Shortt wrote a memorandum outlining the outbreaks of milk borne typhoid and the regulations that were put in place, in Ottawa and elsewhere, as a result. This memorandum explains the process of pasteurizing milk to kill unhealthy bacteria to non-certified milk and reports the process of inspectors sampling milk to be tested in a laboratory.

In 1914, she became the vice president of the Provincial Council of Women. In 1919, Shortt was given Life Patronship in the National Council of Women in recognition of the admiration and esteem of the Ottawa Local Council of Women. She had been the President of this council since 1911.

=== Work with other community organisations ===
Shortt was the president of the Kingston YWCA, Kingston Musical Club, and the Queen's University Alumnae Association. In her position with the Alumnae Association, she organised a fundraising campaign for a residential hall for women to be opened on the Queen's campus.
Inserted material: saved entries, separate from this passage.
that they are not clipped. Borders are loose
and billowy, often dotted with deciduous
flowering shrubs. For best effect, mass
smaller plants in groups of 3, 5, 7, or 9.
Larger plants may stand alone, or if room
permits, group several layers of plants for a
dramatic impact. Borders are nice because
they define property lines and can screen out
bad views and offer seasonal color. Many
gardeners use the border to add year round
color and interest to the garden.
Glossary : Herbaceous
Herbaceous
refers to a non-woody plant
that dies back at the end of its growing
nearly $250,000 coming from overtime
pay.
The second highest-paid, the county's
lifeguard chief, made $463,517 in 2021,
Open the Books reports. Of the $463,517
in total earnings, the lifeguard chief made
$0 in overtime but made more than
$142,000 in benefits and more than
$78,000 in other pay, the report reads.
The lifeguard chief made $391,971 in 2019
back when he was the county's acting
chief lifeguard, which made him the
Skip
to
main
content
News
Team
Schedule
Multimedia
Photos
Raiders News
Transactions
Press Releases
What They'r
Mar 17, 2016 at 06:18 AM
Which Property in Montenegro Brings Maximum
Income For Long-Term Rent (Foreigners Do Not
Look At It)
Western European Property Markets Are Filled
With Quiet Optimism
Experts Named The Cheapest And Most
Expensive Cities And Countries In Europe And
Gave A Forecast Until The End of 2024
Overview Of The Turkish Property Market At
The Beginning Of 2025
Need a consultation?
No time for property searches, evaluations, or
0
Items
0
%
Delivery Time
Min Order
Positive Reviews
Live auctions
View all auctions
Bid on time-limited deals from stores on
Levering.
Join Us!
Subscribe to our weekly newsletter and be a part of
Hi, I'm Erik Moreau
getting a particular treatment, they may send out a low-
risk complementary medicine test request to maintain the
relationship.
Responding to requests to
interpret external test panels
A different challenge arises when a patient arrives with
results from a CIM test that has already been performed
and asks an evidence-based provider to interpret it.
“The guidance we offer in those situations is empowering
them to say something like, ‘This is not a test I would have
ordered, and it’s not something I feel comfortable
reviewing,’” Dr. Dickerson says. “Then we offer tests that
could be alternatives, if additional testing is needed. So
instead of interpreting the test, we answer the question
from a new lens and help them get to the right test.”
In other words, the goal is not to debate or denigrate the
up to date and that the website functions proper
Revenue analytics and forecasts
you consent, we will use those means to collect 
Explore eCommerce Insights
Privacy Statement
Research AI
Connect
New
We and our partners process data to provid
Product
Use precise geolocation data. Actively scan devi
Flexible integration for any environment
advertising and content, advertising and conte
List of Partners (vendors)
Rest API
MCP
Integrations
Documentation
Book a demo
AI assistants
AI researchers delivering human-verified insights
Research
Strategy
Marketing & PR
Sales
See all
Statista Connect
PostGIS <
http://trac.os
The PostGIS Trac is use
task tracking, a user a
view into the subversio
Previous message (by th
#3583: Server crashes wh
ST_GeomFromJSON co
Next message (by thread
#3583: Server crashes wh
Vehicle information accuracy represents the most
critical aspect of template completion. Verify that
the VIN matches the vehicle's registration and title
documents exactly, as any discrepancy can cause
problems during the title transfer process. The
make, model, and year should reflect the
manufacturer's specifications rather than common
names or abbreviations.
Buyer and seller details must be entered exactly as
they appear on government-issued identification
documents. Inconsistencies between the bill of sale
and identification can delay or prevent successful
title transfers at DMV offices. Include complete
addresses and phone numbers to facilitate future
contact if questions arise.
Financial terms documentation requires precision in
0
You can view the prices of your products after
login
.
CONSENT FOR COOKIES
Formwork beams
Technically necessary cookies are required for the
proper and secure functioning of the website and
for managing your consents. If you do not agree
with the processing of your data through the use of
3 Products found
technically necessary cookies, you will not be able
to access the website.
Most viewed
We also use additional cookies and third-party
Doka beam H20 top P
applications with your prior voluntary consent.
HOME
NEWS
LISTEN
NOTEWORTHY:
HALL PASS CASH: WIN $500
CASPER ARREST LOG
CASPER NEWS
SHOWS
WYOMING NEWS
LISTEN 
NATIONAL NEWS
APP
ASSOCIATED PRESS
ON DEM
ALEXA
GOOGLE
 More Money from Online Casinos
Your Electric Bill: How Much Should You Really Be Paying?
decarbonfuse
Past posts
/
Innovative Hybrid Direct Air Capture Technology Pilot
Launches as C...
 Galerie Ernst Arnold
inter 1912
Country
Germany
The campaign opened in 1910, and by 1919 had raised $42,000.

Shortt was also active in the Women's Canadian Club.

=== Diaries ===
Two collections of Shortt's diaries have been published: her diaries for the years 1872–1884, which include her experiences at medical school, were published under the title A Woman with a Purpose (University of Toronto Press, 1980); her diaries while travelling in Europe with her husband in 1911 were published as Travels and Identities: Elizabeth and Adam Shortt in Europe, 1911 (Wilfrid Laurier University Press, 2017).

== Personal life ==

In November 1882 Shortt met Adam Shortt, a fellow Queen's student. The couple were married on December 23, 1886; they had two daughters and one son together.

== Death ==
Shortt died of illness at Perley House, Ottawa, on 14 January 1949, aged 89. Her funeral was highly attended, including appearances from influential members of society.